The IWW set out to be an industrial union movement uniting all workers, regardless of any differences between them, on the simple proposition that all unions start with the defense of their immediate interests against the employers. As an industrial union, the IWW in its heyday led some memorable battles on the economic field, and set a pattern of organization and militant strike strategy for the later great struggles to build the CIO.

The CIO became possible only after and because the IWW had championed and popularized the program of industrial unionism in word and deed. That alone — the teaching and the example in the field of unionism — would be sufficient to establish the historical significance of the IWW as the initiator, the forerunner of the modern industrial unions, and thereby to justify a thousand times over all the effort and sacrifice put into it by so many people.

But the IWW was more than a union. It was also — at the same time — a revolutionary organization whose simple and powerful ideas inspired and activated the best young militants of its time, the flower of a radical generation.

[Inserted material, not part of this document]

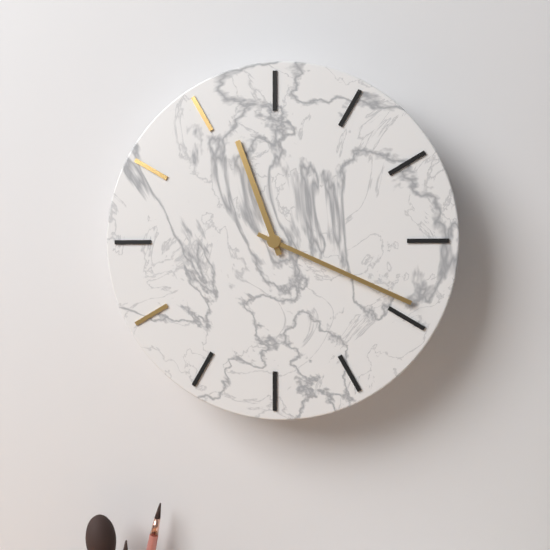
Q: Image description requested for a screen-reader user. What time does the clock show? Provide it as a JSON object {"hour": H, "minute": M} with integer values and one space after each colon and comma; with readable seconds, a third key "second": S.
{"hour": 11, "minute": 19}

That, above all, is what clothes the name of the IWW in glory.

The true character of the IWW as a revolutionary organization was convincingly demonstrated in its first formative year, in the internal conflict which resulted in a split at its second convention. This split occurred over questions which are normally the concern of political parties rather than of unions. Charles 0. Sherman, the first general president of the IWW, was an exponent of the industrial-union form of organization. But that apparently was as far as he wanted to go, and it wasn’t far enough for those who took the revolutionary pronouncements of the First Convention seriously. They were not satisfied with lip service to larger principles.

When the Second Convention of the IWW assembled in Chicago in September, 1906, Haywood was in jail in Idaho awaiting trial for his life; and Debs, never a man for factionalism, was standing aside. Vincent St. John, himself a prominent figure in the Western Federation of Miners, and a member of its delegation to the Second Convention of the IWW, came forward as the leader of the anti-Sherman forces, in alliance with De Leon.

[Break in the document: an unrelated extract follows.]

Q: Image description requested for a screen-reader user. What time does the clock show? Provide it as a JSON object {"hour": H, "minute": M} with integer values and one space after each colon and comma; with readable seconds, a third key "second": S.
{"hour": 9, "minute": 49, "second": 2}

As is customary in factional fights, all kinds of secondary charges were thrown about. But St. John stated the real issue motivating him and his supporters in his own invariably forthright manner. This resolute man was on the warpath at the Second Convention because, as he said:

“The administration of the I. W. W. was in the hands of men who were not in accord with the revolutionary program of the organization ... The struggle for control of the organization formed the second convention into two camps. The majority vote of the convention was in the revolutionary camp. The reactionary camp, having the Chairman, used obstructive tactics in their effort to gain control of the convention . . . The revolutionists cut this knot by abolishing the office of President and electing a chairman from among the revolutionists.” (The I.W.W: History, Structure and Method, by Vincent St. John.)

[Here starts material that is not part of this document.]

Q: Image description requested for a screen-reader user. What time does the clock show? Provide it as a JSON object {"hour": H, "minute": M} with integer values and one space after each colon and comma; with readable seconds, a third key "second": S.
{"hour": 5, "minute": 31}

That action precipitated the split and consigned Sherman to a niche in history as a unique figure. He was the first, and is so far the only, union president on record to get dumped because he was not a revolutionist. There will be others, but Sherman’s name will live in history as the prototype.

This split at the Second Convention also resulted in the disaffiliation of the Western Federation of Miners, the only strongly organized union the IWW had had to start with. The other members of the WFM delegation, already turning to conservatism, supported Sherman in the split. But St. John, as was his nature and consistent practice, took his stand on principle.

Faced with a choice of affiliation between the widely advertised and well-heeled WFM, of which he was a paid officer, and the poverty-stricken, still obscure IWW, with its program and its principles, he unhesitatingly chose the latter. For him, as for all the others who counted in making IWW history, personal interests and questions of bread and butter unionism were secondary. The first allegiance was to revolutionary principle.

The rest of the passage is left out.